### Required work
Please retype the listing below word for word and exclude its images.

=== Section Start ===

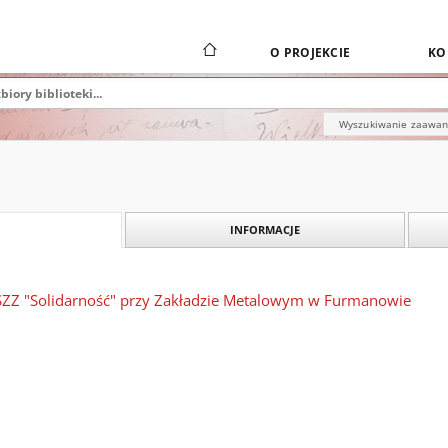
O PROJEKCIE
KO
Wyszukiwanie zaawa
INFORMACJE
SZZ "Solidarność" przy Zakładzie Metalowym w Furmanowie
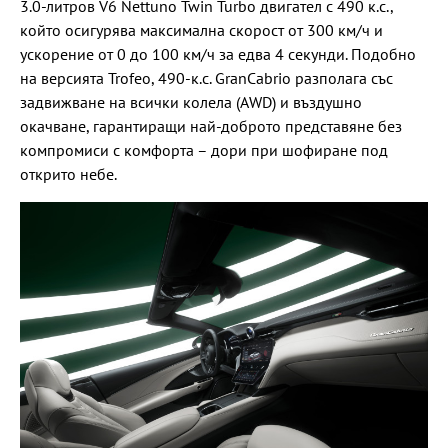
3.0-литров V6 Nettuno Twin Turbo двигател с 490 к.с.,
който осигурява максимална скорост от 300 км/ч и
ускорение от 0 до 100 км/ч за едва 4 секунди. Подобно
на версията Trofeo, 490-к.с. GranCabrio разполага със
задвижване на всички колела (AWD) и въздушно
окачване, гарантиращи най-доброто представяне без
компромиси с комфорта – дори при шофиране под
открито небе.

=== Section End ===

### Answer
O PROJEKCIE
KO
Wyszukiwanie zaawa
INFORMACJE
SZZ "Solidarność" przy Zakładzie Metalowym w Furmanowie
3.0-литров V6 Nettuno Twin Turbo двигател с 490 к.с.,
който осигурява максимална скорост от 300 км/ч и
ускорение от 0 до 100 км/ч за едва 4 секунди. Подобно
на версията Trofeo, 490-к.с. GranCabrio разполага със
задвижване на всички колела (AWD) и въздушно
окачване, гарантиращи най-доброто представяне без
компромиси с комфорта – дори при шофиране под
открито небе.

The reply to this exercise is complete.